Опять, в “Пуранах” можно найти, что Кришна был пригвожден к дереву стрелою охотника, который, умоляя умирающего бога простить его, получает следующий ответ:

“Иди, охотник, по милости моей на Небеса, обитель богов... Затем блистательный Кришна, соединившись со своим собственным чистым, духовным, неисчерпаемым, непостижимым, нерожденным, неуничтожаемым, нетленным и вселенским Духом, который и Васудэва — одно, — покинул свое смертное тело и... он стал Ниргуна”. (Уильсон, “Вишну Пурана”, [644, с. 612].

Не есть ли это первоисточник повествования о Христе, прощающего разбойника на кресте и обещающего ему место на Небе? Такие примеры “требуют исследования, в отношении их происхождения и значения, настолько предшествовавших христианству”, — говорит д-р Ланди в “Монументальном христианстве”, и все же ко всему этому добавляет: “Я считаю, что идея о Кришне, как пастухе, старше чем любое из них (“Евангелие о Детстве” и “Евангелие от Иоанна”) и является пророчеством о Христе” (с. 156).

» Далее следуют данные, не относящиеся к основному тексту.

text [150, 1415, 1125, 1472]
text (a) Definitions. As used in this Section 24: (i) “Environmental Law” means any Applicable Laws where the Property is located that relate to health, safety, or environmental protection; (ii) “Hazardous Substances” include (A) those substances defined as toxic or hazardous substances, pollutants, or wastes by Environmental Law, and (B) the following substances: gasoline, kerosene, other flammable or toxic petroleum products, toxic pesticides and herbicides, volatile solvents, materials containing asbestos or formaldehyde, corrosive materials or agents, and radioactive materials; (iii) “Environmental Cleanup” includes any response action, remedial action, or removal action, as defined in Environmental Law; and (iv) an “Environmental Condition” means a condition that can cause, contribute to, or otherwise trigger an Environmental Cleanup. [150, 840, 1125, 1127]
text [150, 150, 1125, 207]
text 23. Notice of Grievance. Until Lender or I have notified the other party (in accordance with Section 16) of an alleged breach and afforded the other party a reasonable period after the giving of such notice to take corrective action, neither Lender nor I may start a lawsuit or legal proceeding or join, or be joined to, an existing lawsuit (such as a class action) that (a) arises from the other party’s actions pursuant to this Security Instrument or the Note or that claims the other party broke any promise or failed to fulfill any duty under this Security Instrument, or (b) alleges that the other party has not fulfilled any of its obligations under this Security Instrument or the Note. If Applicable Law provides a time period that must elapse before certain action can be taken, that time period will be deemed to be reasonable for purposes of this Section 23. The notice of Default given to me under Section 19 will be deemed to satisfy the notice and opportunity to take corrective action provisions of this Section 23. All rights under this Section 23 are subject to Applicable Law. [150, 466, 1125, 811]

Факты, подобные этим, очевидно, послужили впоследствии благовидным предлогом, чтобы объявить апокрифическими все такие труды, как, например, “Наставления”, которые уж слишком ясно являли полное отсутствие какого-либо раннего авторитета для доктрины искупления. “Наставления почти не расходятся с “Евангелиями”; но совершенно расходятся с догматами церкви. Петр ничего не знал об искуплении, и его почтение к мифическому отцу Адама никогда бы не позволило ему допустить, что этот патриарх согрешил и был проклят. По-видимому, также александрийские теологические школы не знали этой доктрины, не знал и Тертуллиан; также ее не обсуждает ни один из наиболее ранних отцов церкви. Филон рассматривает только историю Грехопадения, как символическую; Ориген смотрел на нее точно так же, как Павел как на аллегорию [48, с. 224].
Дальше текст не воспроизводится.